Ultimately, the Waterfront’s buildings will rise on both the north and south sides of the west end of the Tilghman Street Bridge – transforming a total of 26 acres of former industrial property into gleaming commercial and residential structures facing the river.

Jaindl explained the development team first will focus on construction of phase one before returning to the planning commission for approval of plans for phase two, the section of The Waterfront that will be north of the bridge.

The developers have predicted it may take 10 years to complete the entire $300 million project, which will put nine buildings and two parking decks on the site.

In addition to buildings, phase one will include construction of the southern portion of Waterfront Drive, the development’s main street.

It also will include the first section of a River Walk along the Lehigh, a public plaza where an extended Allen Street will meet the river and part of what ultimately will be a mile-and-a-quarter-long jogging path around the entire property.

Public access to those areas, and the impact of increased traffic generated by the Waterfront, were major issues of concern for the planning commission.

Michael Hefele, Allentown’s planning director, reported the city’s traffic engineer is satisfied that the traffic impact of phase one “meets the level of service requirement” in the city’s zoning ordinance.

Elaborating after the meeting, Hefele explained all intersections impacted by the development will operate at a “D” level of service, the minimum rating required by city law.

In May, Hefele warned the planning commission that several existing intersections in that part of the city already get failing grades for their ability to handle traffic and would have to be improved by the developers.

On Wednesday, he said the developers have agreed to make those improvements, including adding traffic signals at Front and Allen streets and coordination of other traffic signals along Front Street.

He said those improvements will be made without eliminating parking or widening roads, which might have involved buying and demolishing buildings at key intersection.

The planning commission unanimously agreed to give final approval to The Waterfront’s phase one final approval, with some conditions. One of those conditions involves public access to the River Walk and other public areas of the development.

Hefele said the city and developers have met several times to hammer out a public access agreement to ensure that the River Walk is open to the public.

He said issues that still need to be resolved in that agreement include maintenance, liability and rules and regulations for use of the area.

Hefele told the commission: “That agreement is more of a city administrative matter than a planning commission matter. We recommend your approval be conditioned on the developers resolving those issues with the city.”
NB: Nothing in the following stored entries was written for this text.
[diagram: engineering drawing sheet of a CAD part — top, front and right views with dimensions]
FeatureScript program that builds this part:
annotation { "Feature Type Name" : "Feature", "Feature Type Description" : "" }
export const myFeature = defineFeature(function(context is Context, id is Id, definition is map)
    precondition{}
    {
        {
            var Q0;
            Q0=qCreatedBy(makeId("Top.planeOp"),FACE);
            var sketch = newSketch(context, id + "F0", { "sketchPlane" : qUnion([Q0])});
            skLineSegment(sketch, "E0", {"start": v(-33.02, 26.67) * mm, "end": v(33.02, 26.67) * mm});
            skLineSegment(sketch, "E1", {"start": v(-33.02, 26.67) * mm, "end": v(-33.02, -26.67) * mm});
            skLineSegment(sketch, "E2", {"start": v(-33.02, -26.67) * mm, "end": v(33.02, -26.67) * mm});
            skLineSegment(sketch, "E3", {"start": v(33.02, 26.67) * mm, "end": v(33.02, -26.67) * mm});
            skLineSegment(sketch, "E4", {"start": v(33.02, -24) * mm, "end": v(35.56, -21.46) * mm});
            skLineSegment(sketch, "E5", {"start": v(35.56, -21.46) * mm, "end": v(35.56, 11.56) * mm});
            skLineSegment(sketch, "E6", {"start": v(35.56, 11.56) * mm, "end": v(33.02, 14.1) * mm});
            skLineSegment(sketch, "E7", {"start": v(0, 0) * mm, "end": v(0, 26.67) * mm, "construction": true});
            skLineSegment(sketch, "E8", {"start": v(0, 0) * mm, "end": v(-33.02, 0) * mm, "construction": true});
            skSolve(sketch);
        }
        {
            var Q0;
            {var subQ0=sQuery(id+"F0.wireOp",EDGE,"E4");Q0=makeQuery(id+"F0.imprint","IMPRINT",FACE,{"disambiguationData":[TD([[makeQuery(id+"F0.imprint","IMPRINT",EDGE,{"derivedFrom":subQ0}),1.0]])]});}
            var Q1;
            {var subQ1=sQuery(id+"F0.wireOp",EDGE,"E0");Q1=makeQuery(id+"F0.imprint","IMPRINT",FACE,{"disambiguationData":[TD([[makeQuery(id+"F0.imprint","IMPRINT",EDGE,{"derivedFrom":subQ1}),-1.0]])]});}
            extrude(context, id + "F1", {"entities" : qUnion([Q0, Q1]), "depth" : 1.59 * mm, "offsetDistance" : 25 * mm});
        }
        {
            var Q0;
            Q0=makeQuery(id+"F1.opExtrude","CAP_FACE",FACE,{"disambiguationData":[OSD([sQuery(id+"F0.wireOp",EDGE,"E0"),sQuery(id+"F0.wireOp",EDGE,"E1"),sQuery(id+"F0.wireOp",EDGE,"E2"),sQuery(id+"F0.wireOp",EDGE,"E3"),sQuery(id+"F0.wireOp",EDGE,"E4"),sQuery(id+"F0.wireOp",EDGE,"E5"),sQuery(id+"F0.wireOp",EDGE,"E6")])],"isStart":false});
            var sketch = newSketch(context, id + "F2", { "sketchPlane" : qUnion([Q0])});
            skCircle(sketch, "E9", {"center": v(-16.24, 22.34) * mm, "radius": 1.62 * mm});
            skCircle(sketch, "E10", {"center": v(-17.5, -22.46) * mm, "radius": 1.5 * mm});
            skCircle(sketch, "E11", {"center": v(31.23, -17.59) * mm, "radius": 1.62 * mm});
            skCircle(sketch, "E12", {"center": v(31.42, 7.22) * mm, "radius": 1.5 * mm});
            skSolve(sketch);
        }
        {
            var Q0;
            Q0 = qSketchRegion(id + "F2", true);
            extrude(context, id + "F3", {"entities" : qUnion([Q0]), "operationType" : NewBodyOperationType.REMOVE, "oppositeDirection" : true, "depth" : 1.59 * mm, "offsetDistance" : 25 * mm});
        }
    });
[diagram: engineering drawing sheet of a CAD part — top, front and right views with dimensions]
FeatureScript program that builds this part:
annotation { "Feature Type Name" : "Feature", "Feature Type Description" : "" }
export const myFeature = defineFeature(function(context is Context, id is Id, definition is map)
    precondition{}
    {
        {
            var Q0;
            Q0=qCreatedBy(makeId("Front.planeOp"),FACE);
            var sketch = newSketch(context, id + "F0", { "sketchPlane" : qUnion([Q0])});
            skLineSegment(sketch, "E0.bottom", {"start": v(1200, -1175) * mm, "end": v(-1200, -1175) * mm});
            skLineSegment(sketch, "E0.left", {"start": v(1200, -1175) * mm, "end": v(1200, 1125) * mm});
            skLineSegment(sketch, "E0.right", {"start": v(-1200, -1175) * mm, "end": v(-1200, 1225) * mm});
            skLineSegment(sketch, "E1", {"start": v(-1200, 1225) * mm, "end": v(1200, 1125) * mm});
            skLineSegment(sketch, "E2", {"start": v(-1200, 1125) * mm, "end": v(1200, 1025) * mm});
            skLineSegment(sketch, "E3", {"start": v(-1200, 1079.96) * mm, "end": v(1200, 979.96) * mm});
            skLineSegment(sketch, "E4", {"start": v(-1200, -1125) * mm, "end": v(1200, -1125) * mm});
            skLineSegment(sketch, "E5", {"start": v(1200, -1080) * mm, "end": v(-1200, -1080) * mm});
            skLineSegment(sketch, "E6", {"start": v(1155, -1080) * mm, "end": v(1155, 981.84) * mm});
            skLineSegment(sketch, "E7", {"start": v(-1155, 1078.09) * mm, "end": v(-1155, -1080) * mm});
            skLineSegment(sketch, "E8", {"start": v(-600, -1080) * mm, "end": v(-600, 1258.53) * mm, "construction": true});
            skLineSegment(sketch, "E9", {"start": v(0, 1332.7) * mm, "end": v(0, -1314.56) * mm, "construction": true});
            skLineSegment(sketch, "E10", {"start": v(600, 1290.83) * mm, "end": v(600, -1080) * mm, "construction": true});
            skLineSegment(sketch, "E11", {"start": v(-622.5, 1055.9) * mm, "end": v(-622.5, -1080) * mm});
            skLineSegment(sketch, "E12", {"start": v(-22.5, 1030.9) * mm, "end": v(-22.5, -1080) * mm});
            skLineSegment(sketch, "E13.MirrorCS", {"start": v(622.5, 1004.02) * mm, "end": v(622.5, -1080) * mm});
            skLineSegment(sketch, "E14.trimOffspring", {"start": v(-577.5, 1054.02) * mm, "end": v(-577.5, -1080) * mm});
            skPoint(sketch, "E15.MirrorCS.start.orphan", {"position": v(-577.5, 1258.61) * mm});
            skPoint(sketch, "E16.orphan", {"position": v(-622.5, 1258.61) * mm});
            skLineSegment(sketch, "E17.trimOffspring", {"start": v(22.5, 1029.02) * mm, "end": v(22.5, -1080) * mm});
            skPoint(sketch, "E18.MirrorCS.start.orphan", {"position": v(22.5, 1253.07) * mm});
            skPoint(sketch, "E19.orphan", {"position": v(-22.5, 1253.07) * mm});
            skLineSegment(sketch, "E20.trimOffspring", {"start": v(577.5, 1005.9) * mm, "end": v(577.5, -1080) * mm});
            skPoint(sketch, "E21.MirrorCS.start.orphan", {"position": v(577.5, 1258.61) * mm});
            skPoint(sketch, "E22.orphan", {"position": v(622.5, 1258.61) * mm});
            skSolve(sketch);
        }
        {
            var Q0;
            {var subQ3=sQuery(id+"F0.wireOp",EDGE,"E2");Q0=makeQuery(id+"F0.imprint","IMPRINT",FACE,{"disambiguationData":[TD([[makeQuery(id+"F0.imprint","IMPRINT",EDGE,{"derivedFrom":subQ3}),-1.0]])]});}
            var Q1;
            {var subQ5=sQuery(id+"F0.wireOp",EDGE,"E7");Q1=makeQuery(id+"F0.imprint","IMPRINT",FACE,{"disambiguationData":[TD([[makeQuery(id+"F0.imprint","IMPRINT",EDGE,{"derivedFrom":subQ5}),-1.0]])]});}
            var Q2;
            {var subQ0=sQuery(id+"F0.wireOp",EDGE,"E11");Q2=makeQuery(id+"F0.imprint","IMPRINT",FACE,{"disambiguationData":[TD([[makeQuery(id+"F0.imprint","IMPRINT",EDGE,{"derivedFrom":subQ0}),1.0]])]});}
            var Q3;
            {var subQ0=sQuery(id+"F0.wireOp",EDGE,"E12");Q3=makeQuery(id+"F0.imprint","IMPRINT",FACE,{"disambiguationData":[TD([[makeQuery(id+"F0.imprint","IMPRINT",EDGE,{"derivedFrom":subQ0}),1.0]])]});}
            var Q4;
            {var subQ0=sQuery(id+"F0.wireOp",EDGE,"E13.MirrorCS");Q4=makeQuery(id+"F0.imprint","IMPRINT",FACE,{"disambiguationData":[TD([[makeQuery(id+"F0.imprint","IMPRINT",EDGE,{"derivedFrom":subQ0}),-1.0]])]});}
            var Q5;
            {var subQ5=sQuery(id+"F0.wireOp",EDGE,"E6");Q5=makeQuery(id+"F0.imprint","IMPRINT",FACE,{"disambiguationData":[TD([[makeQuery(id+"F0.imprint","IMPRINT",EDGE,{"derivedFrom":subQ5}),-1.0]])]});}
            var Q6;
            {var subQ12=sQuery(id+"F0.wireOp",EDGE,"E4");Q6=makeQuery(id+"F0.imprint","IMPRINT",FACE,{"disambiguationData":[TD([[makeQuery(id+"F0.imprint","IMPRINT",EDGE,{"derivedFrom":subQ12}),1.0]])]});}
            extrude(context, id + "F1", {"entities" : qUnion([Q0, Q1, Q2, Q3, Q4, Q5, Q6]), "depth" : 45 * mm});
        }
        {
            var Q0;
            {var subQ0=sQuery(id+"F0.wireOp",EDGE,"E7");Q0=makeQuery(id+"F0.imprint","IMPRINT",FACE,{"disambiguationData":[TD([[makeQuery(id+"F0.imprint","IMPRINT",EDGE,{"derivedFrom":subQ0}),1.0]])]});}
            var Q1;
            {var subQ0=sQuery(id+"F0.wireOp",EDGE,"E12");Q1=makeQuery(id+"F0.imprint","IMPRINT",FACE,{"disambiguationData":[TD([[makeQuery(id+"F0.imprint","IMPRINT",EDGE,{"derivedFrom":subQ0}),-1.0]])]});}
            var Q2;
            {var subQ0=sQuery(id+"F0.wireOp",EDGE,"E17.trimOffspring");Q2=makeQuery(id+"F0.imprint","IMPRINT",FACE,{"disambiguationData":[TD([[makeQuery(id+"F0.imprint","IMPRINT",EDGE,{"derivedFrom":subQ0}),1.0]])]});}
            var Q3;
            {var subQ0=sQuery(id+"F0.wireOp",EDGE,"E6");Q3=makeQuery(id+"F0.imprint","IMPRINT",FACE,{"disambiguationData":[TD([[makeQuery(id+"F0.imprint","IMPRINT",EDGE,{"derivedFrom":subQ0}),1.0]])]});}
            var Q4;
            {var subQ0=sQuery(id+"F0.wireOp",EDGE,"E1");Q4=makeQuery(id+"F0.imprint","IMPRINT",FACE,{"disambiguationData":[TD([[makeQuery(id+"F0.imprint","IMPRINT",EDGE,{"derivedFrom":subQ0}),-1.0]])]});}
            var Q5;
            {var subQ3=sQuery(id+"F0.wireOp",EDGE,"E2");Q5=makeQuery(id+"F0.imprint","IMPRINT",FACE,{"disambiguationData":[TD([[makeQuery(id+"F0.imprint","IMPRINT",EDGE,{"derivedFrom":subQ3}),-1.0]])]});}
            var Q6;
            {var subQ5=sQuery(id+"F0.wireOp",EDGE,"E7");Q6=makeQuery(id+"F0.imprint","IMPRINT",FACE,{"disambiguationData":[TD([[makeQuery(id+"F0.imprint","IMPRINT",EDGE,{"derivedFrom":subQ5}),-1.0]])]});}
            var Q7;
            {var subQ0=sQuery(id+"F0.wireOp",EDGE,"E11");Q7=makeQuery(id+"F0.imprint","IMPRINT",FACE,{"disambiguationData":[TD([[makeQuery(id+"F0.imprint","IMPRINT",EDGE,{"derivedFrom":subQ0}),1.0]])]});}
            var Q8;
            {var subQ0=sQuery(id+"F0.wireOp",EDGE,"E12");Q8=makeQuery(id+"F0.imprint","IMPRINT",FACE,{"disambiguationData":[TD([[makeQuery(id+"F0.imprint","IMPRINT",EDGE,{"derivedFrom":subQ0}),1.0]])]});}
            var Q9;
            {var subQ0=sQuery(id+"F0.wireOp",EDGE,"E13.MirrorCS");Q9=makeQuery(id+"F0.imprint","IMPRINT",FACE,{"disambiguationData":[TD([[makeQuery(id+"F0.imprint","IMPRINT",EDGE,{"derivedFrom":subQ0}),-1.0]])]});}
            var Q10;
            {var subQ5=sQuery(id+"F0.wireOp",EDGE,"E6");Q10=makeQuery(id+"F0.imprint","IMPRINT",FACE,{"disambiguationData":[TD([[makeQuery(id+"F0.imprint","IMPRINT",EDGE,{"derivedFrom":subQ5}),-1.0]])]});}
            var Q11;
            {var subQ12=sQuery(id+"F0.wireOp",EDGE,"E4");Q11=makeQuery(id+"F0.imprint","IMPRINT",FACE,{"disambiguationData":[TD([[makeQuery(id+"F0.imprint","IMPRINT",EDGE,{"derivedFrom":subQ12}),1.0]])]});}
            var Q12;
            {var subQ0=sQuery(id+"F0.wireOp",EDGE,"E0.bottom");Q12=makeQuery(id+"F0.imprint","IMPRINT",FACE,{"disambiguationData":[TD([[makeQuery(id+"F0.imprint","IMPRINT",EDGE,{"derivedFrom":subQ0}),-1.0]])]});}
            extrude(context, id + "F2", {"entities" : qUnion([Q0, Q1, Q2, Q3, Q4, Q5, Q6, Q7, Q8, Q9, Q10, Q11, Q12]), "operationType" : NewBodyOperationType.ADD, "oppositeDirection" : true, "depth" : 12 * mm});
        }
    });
The Waterfront project is being done by Waterfront Redevelopment Partners, a partnership between Jaindl Properties and Dunn Twiggar Company,

Apartments in the Parkway

Apartments in the Parkway, which will have a total of 170 units, will be built on the opposite side of Little Lehigh Creek from the intersection of Martin Luther King Drive and Lehigh Parkway East.

They will rise at 1605-1626 Lehigh Parkway East, on about four acres of undeveloped land just east of where that road bends and drops down the hill toward the humped bridge over the creek.

The triangular “island” where Lehigh Parkway East meets Lehigh Parkway North near the north end of another nearby bridge will be eliminated, replaced with a T-shaped intersection.

The new buildings will be just below the Regency Towers high-rise apartment building that stands above that narrow section of the parkway.

Jeffrey Ott, engineer for the project, predicted construction of the two buildings might begin in spring. He added completion will take at least 12-18 months.

A condition of the planning commission’s final approval will be that the developer and city administration must reach an agreement involving a drainage easement for a swale that will carry storm water run-off from the apartments across a narrow section of Lehigh Parkway and into the creek.